ソロス氏、顧客の預かり資産全額返還へ 約780億円
年末までに
米著名投資家ジョージ・ソロス氏が率いるソロス・ファンド・マネジメントが、今年末までに顧客の預かり資産をすべて返還することを決めた。複数の米メディアが26日に報じた。返還の総額は約10億ドル(約780億円)になる見込み。ヘッジファンドへの規制強化に伴う当局への詳細な情報開示などを回避するためとみられる。今後はソロス氏自身や家族の資産運用に専念するという。
ソロス氏の「クォンタム・ファンド」は過去40年で、年率20%前後という高い収益を誇ってきた。1992年には英ポンドに空売りを仕掛け、世界的に一躍有名になった。ソロス氏自身は近年、運用の一線から退き、慈善活動に注力している。

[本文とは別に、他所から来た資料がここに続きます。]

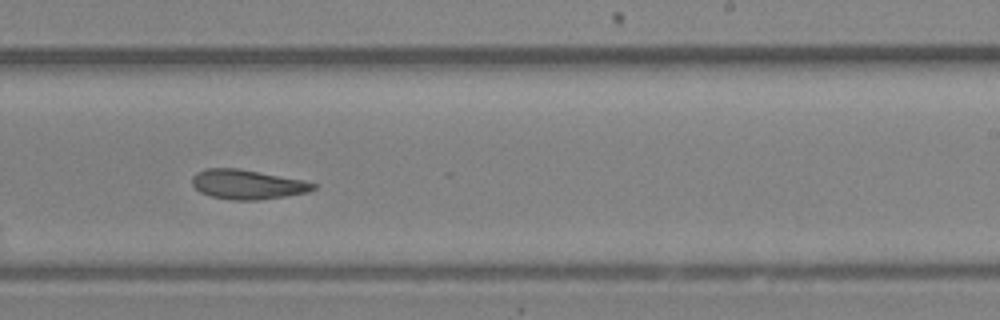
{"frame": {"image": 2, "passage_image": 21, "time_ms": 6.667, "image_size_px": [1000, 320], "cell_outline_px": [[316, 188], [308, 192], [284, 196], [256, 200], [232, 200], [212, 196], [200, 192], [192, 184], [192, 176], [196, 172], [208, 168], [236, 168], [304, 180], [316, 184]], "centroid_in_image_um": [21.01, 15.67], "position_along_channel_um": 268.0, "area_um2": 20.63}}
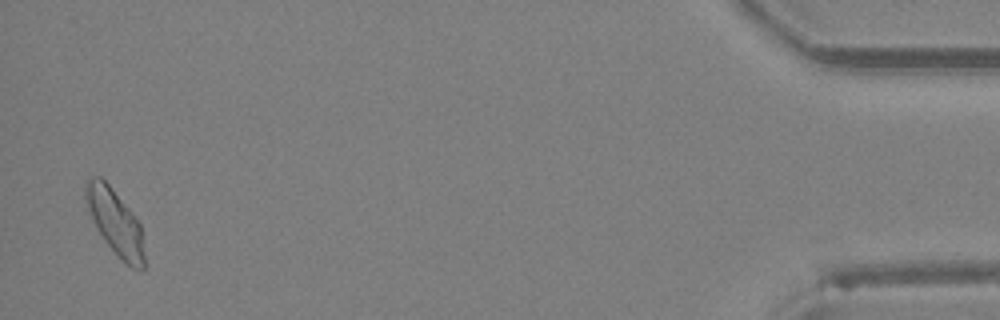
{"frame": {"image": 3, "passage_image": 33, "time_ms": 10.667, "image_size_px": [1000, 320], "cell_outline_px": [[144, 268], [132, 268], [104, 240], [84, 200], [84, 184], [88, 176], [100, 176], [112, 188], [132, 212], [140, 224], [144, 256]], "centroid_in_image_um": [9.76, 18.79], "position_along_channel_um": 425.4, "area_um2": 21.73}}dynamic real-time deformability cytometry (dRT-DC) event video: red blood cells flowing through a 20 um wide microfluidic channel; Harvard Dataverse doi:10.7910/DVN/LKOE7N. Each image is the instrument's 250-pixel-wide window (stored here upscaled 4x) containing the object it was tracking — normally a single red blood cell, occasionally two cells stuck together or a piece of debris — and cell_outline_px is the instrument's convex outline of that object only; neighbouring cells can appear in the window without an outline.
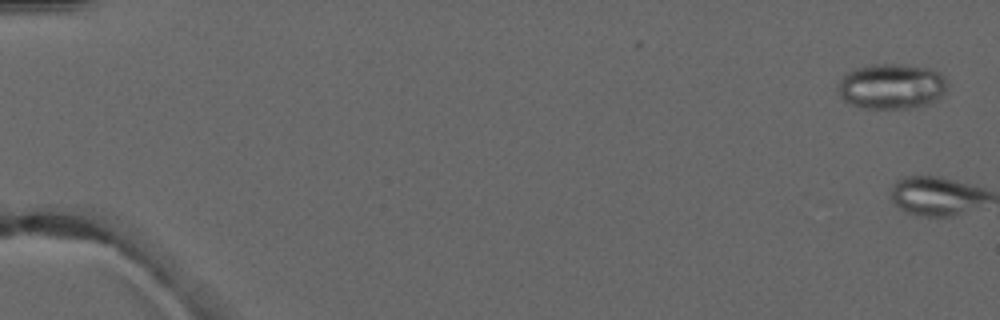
{"species": "common noctule bat (a hibernating species)", "species_latin": "Nyctalus noctula", "temperature_condition": "warm", "stored_images_in_passage": 6, "camera_frame_rate_fps": 3000, "um_per_image_px": 0.085, "animal": {"sex": "male", "forearm_length_mm": 52.5}, "frame": {"image": 1, "passage_image": 1, "time_ms": 0.0, "image_size_px": [1000, 320], "cell_outline_px": [[948, 84], [944, 92], [936, 100], [928, 104], [916, 108], [864, 108], [852, 104], [844, 100], [840, 96], [836, 88], [840, 80], [848, 72], [856, 68], [876, 64], [904, 64], [928, 68], [940, 72], [948, 80]], "centroid_in_image_um": [75.81, 7.34], "position_along_channel_um": 9.2, "area_um2": 29.07}}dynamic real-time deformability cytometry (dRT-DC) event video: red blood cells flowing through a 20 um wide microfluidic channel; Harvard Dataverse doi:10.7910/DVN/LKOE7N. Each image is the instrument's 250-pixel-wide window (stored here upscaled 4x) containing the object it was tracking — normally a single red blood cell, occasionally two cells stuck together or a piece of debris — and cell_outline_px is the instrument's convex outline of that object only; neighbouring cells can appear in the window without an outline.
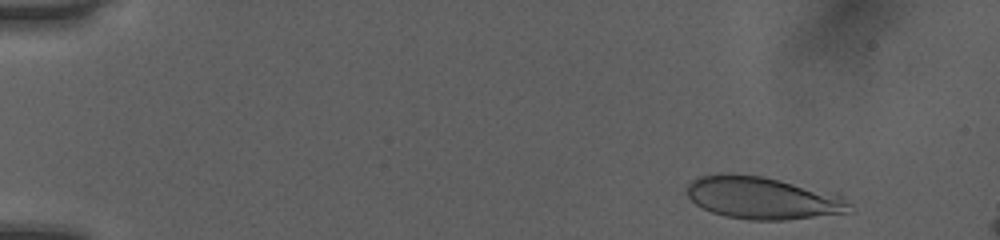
{"species": "human", "species_latin": "Homo sapiens", "temperature_condition": "room temperature", "stored_images_in_passage": 13, "camera_frame_rate_fps": 3000, "um_per_image_px": 0.085, "donor": {"sex": "female"}, "frame": {"image": 1, "passage_image": 3, "time_ms": 0.667, "image_size_px": [1000, 240], "cell_outline_px": [[856, 212], [784, 220], [752, 220], [728, 216], [712, 212], [696, 204], [688, 196], [684, 188], [692, 180], [700, 176], [716, 172], [732, 172], [760, 176], [840, 192], [852, 204]], "centroid_in_image_um": [64.93, 16.8], "position_along_channel_um": 20.1, "area_um2": 41.27}}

RJRナビスコに敵対的買収を仕掛けたことなどで知られる米著名投資家カール・アイカーン氏も今年3月、顧客資産をすべて返還すると公表した。ソロス氏は80歳、アイカーン氏は75歳。外部の投資家のお金は運用しないという共通の決断は、ファンド業界をけん引してきた両氏の時代が終わりに近づいている証しでもある。